Friday, July 13, 2012

3 Reasons to Reconsider Emerging Market Stock ETFs

Yesterday, June 2, 2011, 14-year old Sukanya Roy rocked the first place trophy at the 2011 Scripps National Spelling Bee. For some reason, I thought of my 14-year old daughter, and wondered whether she could spell “perescii.”

Then my mind shifted to something else entirely. Specifically, I wondered how many Americans could spell the word, “ethnocentrism.“ It is essentially spelled like it sounds.

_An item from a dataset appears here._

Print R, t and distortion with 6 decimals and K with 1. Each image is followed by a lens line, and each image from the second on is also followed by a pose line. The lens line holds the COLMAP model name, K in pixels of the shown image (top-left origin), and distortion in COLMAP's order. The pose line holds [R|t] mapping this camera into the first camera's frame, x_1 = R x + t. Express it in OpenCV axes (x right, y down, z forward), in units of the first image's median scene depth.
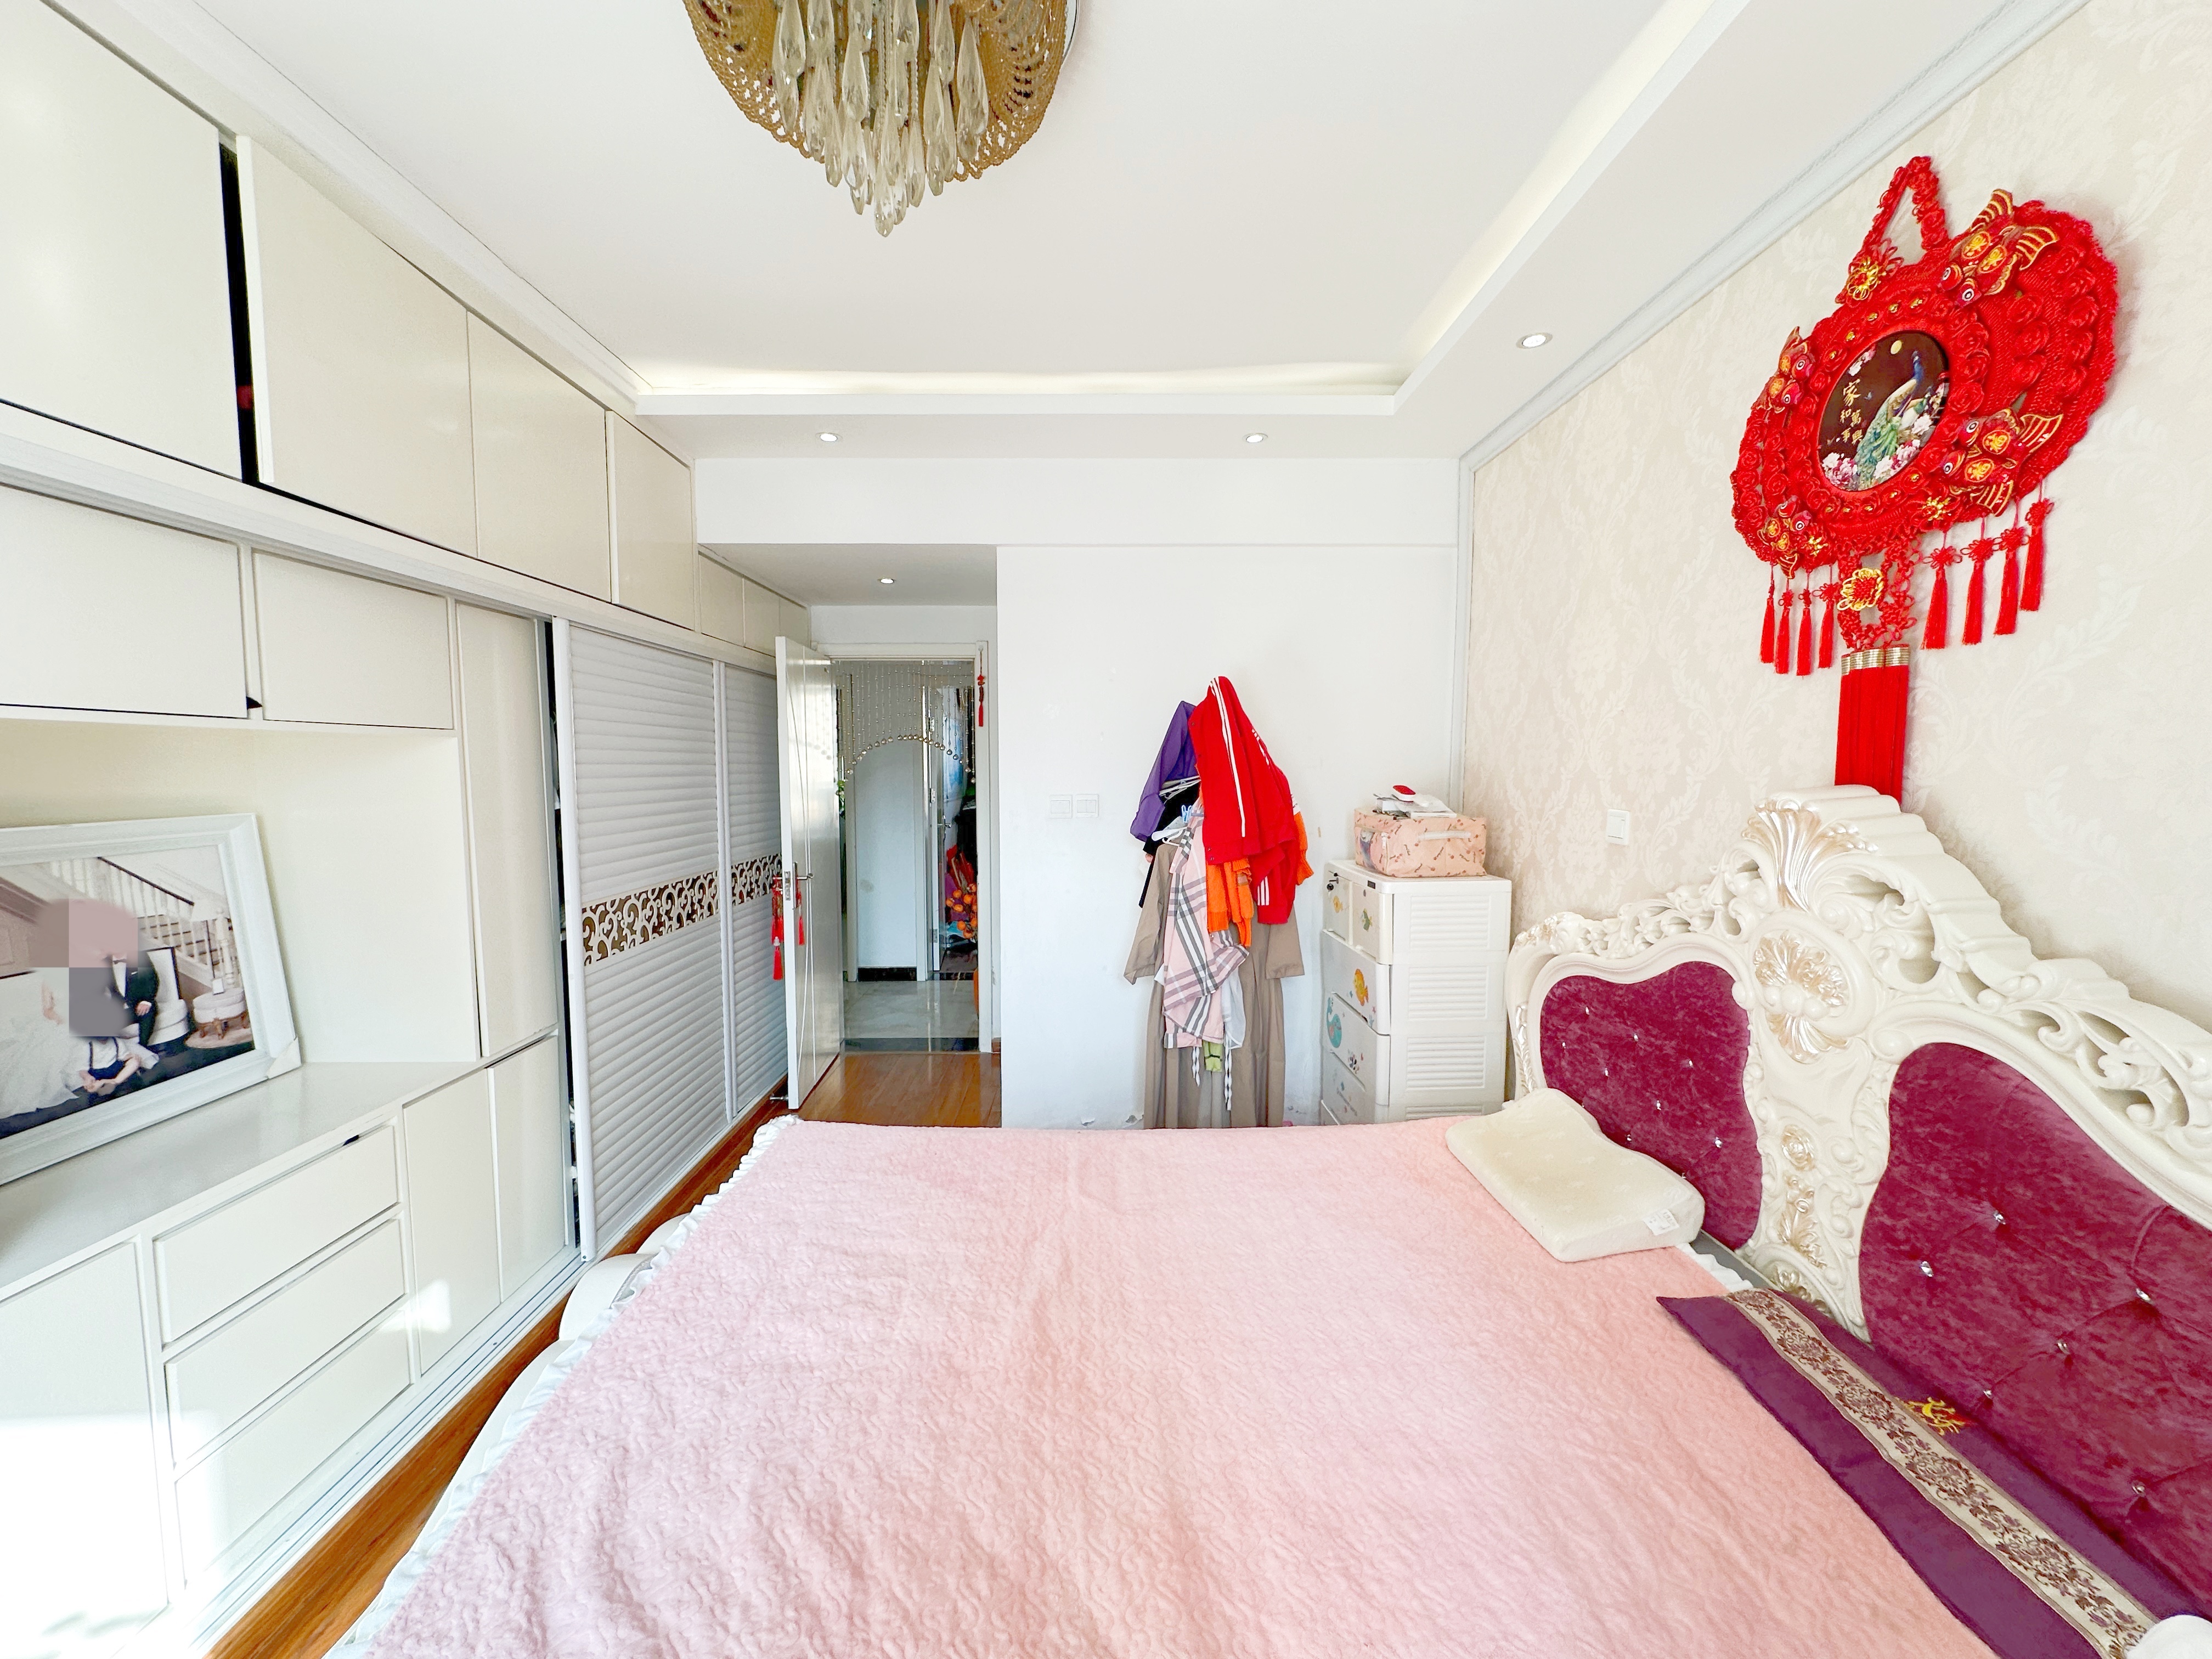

What’s more, it aptly describes the investing tendencies of many Americans.

In essence, scores of U.S. investors regard the S&P 500 as the star at the center of the financial universe, while foreign stock benchmarks merely exist like planets in orbit. (I’m as guilty as the next ... no judgments here. And I lived in Southeast Asia for roughly four years.)

Don’t believe it? You may wish to inspect your 401k or brokerage account(s). Although half of the world’s stock market capitalization comes from outside the U.S., many of us only have 0%-20% of foreign stock exposure. (Note: It’s not much different when it comes to advisers. My peers typically recommend 20% or less overseas.)

In truth, we feel more comfortable when we invest in what we know. After all, most of us couldn’t spell Malaysia, let alone identify the country on a map.

That said, emerging market economies are growing 2-3x faster than the U.S. or Europe. It follows that if you want to be more successful in the months and years ahead, you’ll need to lose the ethnocentrism.

Granted, through the prism of 1/1/11-6/3/11, you may have been better off in U.S. ETFs alone. However, emerging market ETFs have been recovering from 2011 lows, whereas U.S. ETFs could be heading in the opposite direction.

Here are three reasons to consider emerging market ETFs right now:

1. Central Banks in Developing Countries Will Soon Shift From Tightening to Neutral: Many an ethnocentric individual has talked about how Japan’s recession adversely impacted U.S. GDP in the first half of 2011. That may be a convenient way of looking at a half-empty American cup.

However, emerging economies like China and India have been deliberately curbing their white hot economies for the past nine months. Japan’s recession may have helped the cause, making it possible for central banks in emerging Asia to stop the rate hikes sooner. In other words, you may not need to fret the end of QE2 in the U.S. when you’ve got the end of tight monetary policy in emerging Asia. (Consider SPDR S&P China GXC.)

2. Japan’s Need to Recover: In the near-term, the world’s third largest economy will certainly rebuild. Countries like Malaysia (EWM) and South Korea (EWY) benefit tremendously from that need, as they are top-of-the-line providers of materials and services to Japan. In fact, since the earthquake/tsunami date of 3/11/11, EWM and EWY are up 5.3% and 11.5% respectively. The S&P 500 SPDR Trust (SPY)? 0%.

3. Changing of the Guard in Relative Strength Percentile Rank: On a chart or in a table, one can examine the year-to-date performance spread between Vanguard Emerging Markets (VWO) and the S&P 500 SPDR Trust (SPY). At one point in March, the difference was as wide as 700 basis points. Today, it is down to roughly 300 basis points.

More importantly, VWO is moving in the right direction over the last three months. Across the entire ETF universe, SPY has traveled from a relative strength percentile rank of 62 to 47; conversely, VWO has journeyed from 40 to 60.

Disclosure: Gary Gordon, MS, CFP is the president of Pacific Park Financial, Inc., a Registered Investment Adviser with the SEC. Gary Gordon, Pacific Park Financial, Inc, and/or its clients may hold positions in the ETFs, mutual funds, and/or any investment asset mentioned above. The commentary does not constitute individualized investment advice. The opinions offered herein are not personalized recommendations to buy, sell or hold securities. At times, issuers of exchange-traded products compensate Pacific Park Financial, Inc. or its subsidiaries for advertising at the ETF Expert web site. ETF Expert content is created independently of any advertising relationships.